## THE TASK
Please render the lines of the rows below, from the very first one through the line containing "export const myFeature", as a Markdown table with the columns "No." and "Line", giving each line its number and leaving out blank lines.

## GIVEN DATA
<<<<
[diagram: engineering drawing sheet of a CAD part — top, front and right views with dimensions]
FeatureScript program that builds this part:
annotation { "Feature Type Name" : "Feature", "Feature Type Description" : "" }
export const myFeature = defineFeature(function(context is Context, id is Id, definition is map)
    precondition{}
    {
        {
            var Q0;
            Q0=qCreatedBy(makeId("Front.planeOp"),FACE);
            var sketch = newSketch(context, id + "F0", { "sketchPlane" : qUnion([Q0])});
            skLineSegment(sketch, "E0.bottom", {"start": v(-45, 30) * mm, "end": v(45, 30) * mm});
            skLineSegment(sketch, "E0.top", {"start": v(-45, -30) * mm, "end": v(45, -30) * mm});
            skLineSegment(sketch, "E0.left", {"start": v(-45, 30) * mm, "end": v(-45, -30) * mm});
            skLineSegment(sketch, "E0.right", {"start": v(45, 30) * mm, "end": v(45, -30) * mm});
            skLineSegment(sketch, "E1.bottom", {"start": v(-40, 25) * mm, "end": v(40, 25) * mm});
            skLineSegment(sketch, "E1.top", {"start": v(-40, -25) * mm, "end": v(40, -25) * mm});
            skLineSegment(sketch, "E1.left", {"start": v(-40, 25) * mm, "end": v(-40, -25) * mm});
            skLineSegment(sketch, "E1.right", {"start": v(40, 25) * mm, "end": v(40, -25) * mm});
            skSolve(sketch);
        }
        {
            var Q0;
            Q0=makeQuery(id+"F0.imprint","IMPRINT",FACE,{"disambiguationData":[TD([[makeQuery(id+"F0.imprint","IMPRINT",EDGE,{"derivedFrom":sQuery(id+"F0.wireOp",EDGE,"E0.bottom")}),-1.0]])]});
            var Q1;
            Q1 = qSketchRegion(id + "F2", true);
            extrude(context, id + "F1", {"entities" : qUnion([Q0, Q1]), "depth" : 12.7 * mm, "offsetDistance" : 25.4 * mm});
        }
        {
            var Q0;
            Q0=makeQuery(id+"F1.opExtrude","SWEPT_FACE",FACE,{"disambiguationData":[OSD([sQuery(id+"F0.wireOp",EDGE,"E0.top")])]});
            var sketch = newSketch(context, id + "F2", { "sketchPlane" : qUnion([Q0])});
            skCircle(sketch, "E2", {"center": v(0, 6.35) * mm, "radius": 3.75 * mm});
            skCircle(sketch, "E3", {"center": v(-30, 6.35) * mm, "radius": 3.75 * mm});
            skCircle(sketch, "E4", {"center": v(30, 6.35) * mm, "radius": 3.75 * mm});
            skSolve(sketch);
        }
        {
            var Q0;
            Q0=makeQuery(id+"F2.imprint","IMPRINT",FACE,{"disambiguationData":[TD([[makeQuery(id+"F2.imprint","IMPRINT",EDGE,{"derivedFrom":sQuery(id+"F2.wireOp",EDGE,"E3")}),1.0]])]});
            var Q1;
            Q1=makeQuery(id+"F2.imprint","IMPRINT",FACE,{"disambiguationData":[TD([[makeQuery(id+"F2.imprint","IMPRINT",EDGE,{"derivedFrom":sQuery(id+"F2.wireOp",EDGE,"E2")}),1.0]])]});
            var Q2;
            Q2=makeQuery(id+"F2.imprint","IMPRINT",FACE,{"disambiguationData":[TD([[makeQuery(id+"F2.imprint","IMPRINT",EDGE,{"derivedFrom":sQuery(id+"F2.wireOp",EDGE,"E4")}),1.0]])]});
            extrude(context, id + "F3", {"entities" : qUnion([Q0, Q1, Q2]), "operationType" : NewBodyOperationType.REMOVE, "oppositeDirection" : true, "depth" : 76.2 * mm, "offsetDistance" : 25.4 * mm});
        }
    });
>>>>
## ANSWER BELOW
| No. | Line |
|---|---|
| 1 | [diagram: engineering drawing sheet of a CAD part — top, front and right views with dimensions] |
| 2 | FeatureScript program that builds this part: |
| 3 | annotation { "Feature Type Name" : "Feature", "Feature Type Description" : "" } |
| 4 | export const myFeature = defineFeature(function(context is Context, id is Id, definition is map) |